A picture is 1000 words! The figure below shows how the PolyBlocks compiler works and how its compiler engine is layered using MLIR and LLVM. Please take a look at the MLIR documentation for an introduction to the notions of MLIR dialects, passes, conversions, and transformations.

The PolyBlocks compiler engine can be viewed as an MLIR-based pass pipeline with 150+ passes that transform and optimize IR through various stages. It mainly employs polyhedral optimization techniques in the mid-level stages while optimizing computations on high-dimensional data spaces. The optimization techniques encompass tiling, fusion, performing recomputation (in conjunction with tiling and fusion), packing into on-chip buffers for locality, eliminating intermediate tensors or shrining intermediate tensors to bounded buffers fitting into on-chip memory, mapping to matmul/tensor cores, and efficient parallelization in a way that is unified with all other transformations. Several MLIR’s upstream passes are also used in our code generation pipeline.

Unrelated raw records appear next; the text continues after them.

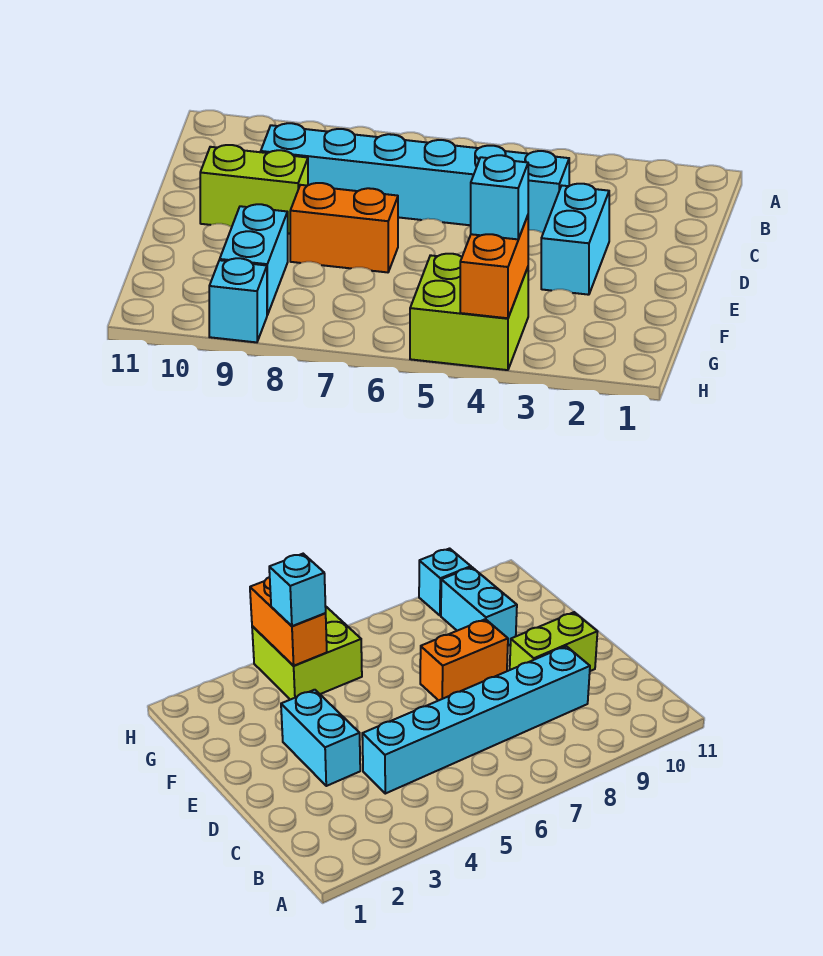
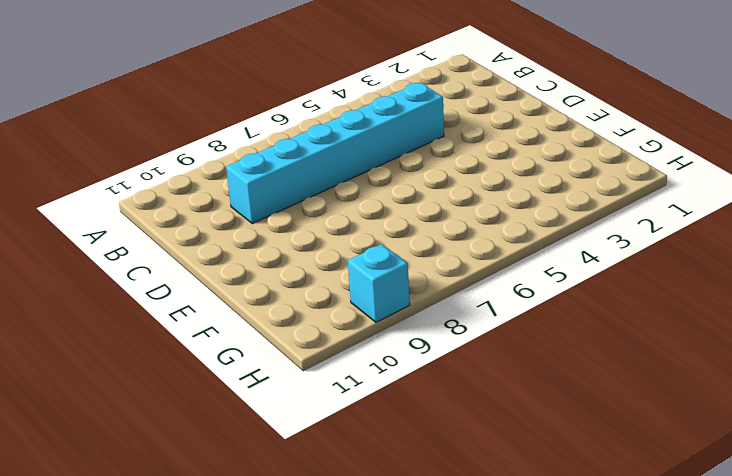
none -> cyan 1x2 brick [541,184,609,295]
none -> lime 1x2 brick [200,145,308,234]

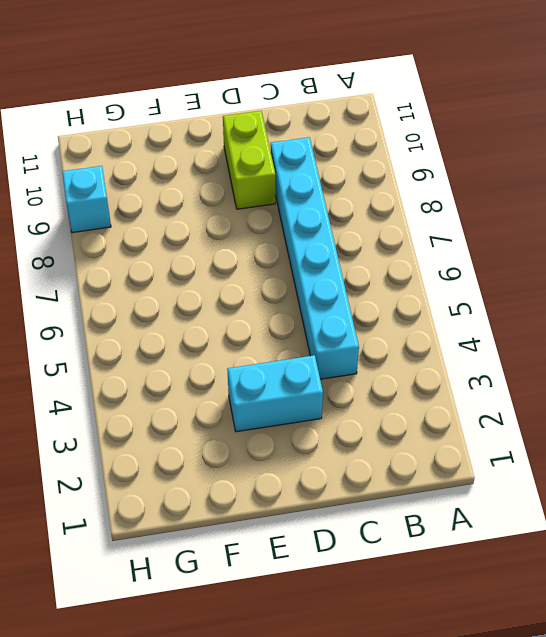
none -> orange 1x2 brick [290,183,398,272]
none -> cyan 1x2 brick [220,204,288,315]

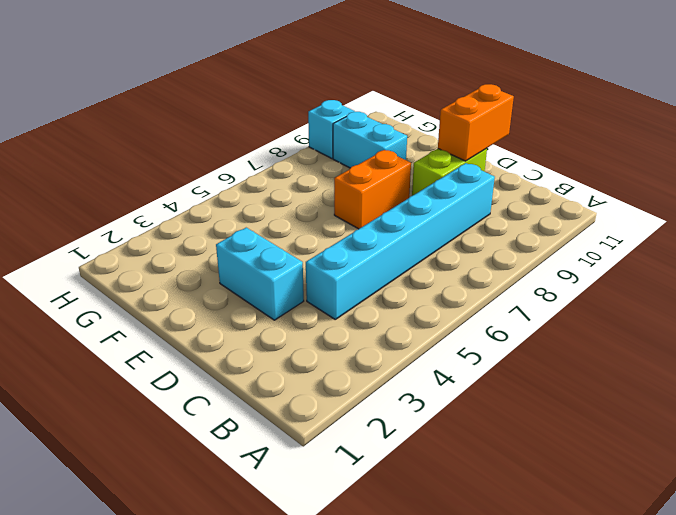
orange 1x2 brick [438,84,514,161] -> orange 1x2 brick turned to [460,216,528,318]
none -> lime 2x2 brick [410,254,528,370]
none -> cyan 1x1 brick [471,155,528,239]

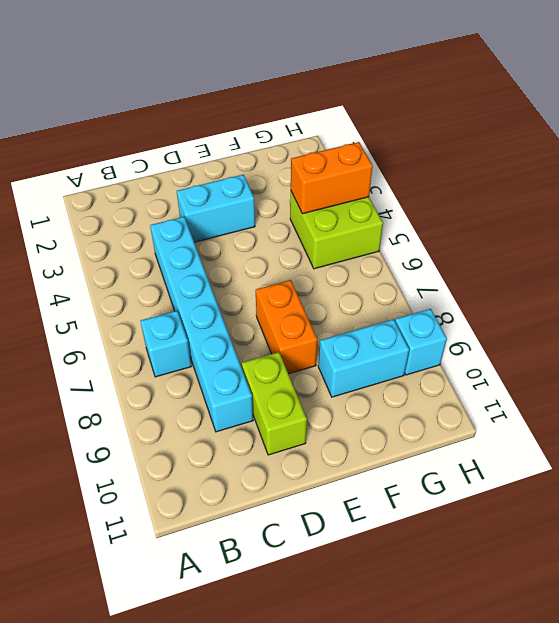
cyan 1x1 brick [141,311,191,377] -> cyan 1x1 brick moved to [471,155,528,239]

PolyBlocks is fully automatic, analytical model-driven, and 100% code generating, i.e., it does not rely on vendor libraries. Unlike a few other approaches to domain-specific compilation, PolyBlocks does not use “named” operator-wise scheduling/transformation recipes or hand-crafted schedules. Instead, all IR is processed by the same pass pipeline. Information on the structure of the operators is still exploited at appropriate levels, but in a general way using “PolyBlocks” kinds and affine structures in the IR.